The American Diabetes Association has published a list of Top 10 Diabetes Superfoods. They share a low glycemic index and provide key nutrients, according to the ADA. Click the link for details. Here they are in no particular order:
- dark green leafy vegetables
- citrus fruit
- sweet potatoes
- fish high in omega-3 fatty acids
- whole grains
- fat-free milk and yogurt
Regular readers here know I have no problem generally with regular or high-fat versions of dairy products.
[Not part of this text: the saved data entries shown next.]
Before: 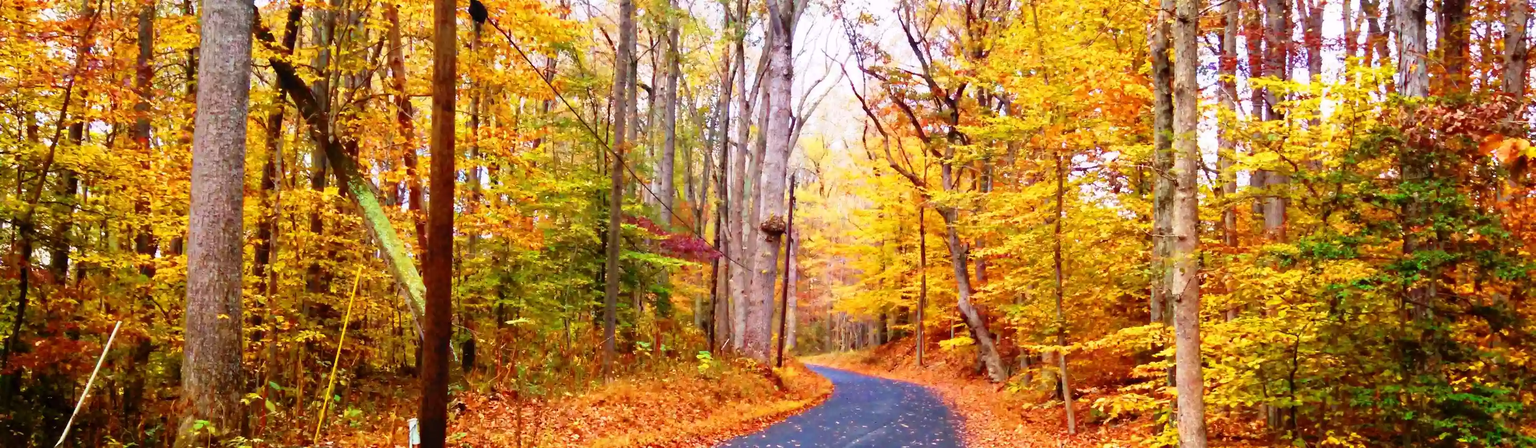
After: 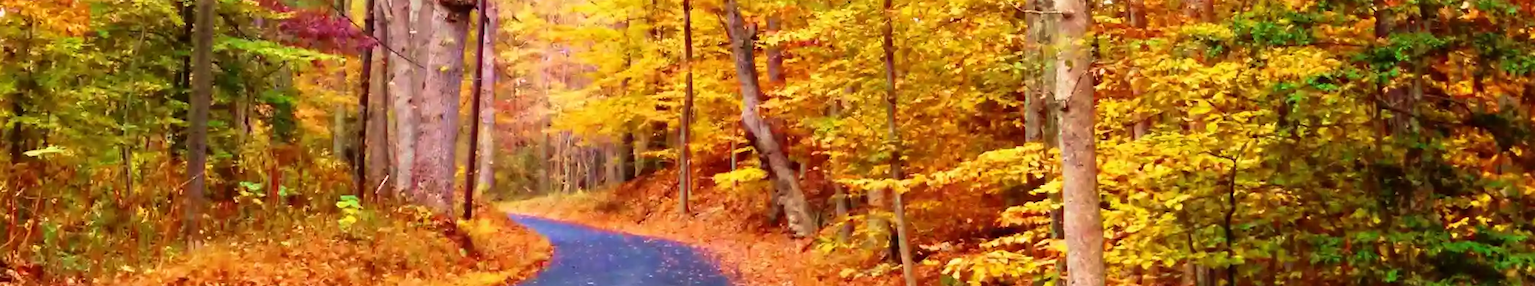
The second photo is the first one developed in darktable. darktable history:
crop and rotate: left 35.509%, top 50.238%, bottom 4.934%
velvia: on, module defaults
rotate and perspective: rotation -0.013°, lens shift (vertical) -0.027, lens shift (horizontal) 0.178, crop left 0.016, crop right 0.989, crop top 0.082, crop bottom 0.918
An exception would be for people trying to lose weight while still eating lots of carbohydrates; the low- and no-fat versions could have lower calorie counts, which might help with weight management.
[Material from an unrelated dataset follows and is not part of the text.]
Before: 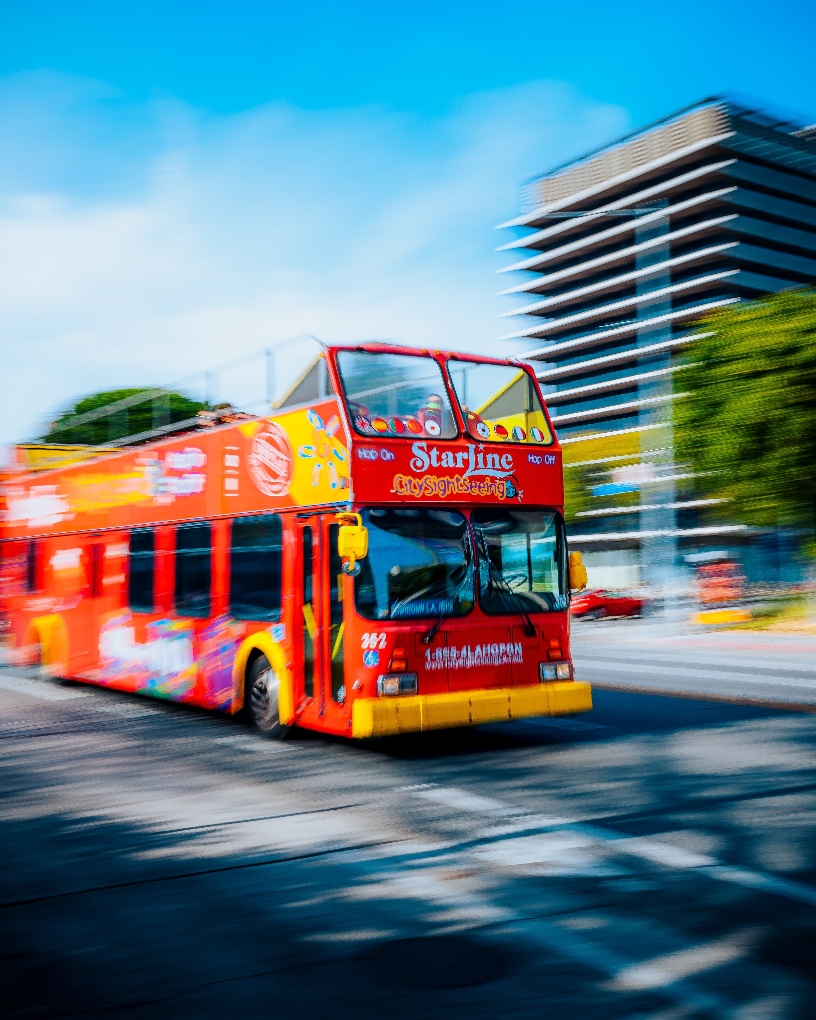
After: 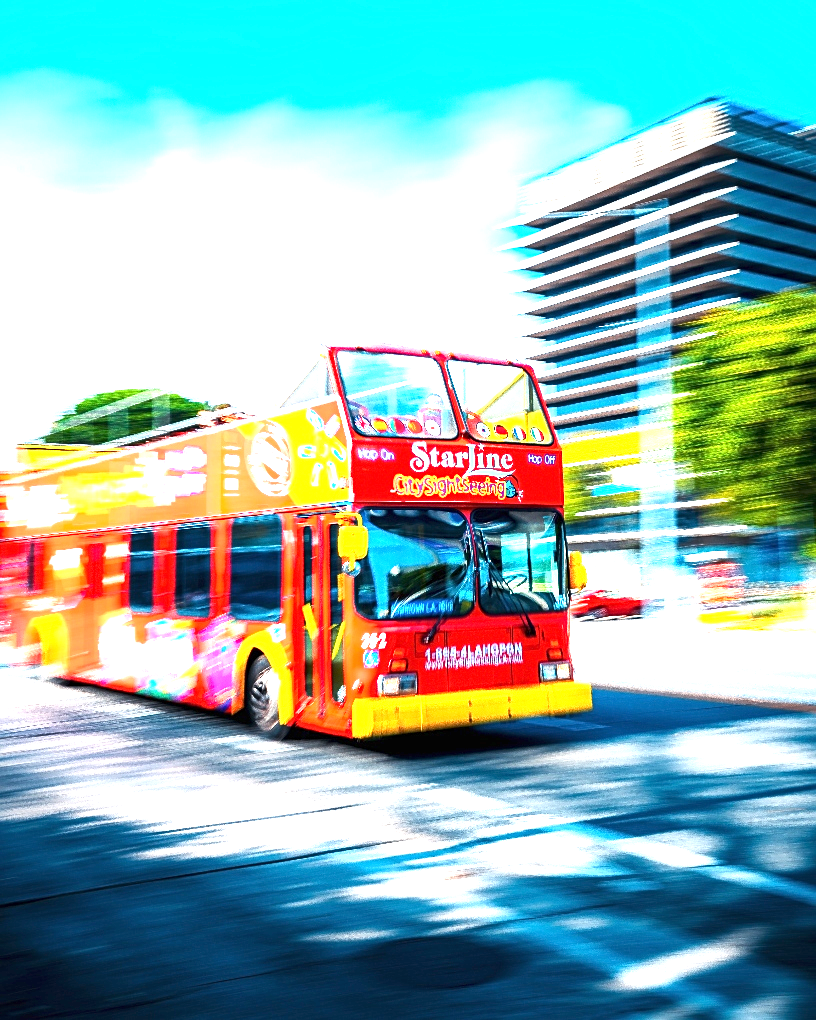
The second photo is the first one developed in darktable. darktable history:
sharpen: amount 0.209
exposure: black level correction 0, exposure 1.943 EV, compensate highlight preservation false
But compare non-fat and whole milk versions of yogurt in the USDA nutrient database. One cup of non-fat fruit variety yogurt has 233 calories, compared to 149 calories in plain whole milk yogurt. The “non-fat” version reduced the fat from 8 to 2.6 g (not zero g) and replaced it with sugars (47 g versus 11 g).
Unfortunately, your typical supermarket yogurts are low-fat yet loaded with sugar or high fructose corn syrup that impede weight loss.
Nevertheless, this superfoods list may give us some guidance in design of a Diabetic Mediterranean Diet. Except for “fat-free,” everything else on the list is a component of the traditional healthy Mediterranean diet. “Fat-free” is a modern invention and not necessarily an improvement.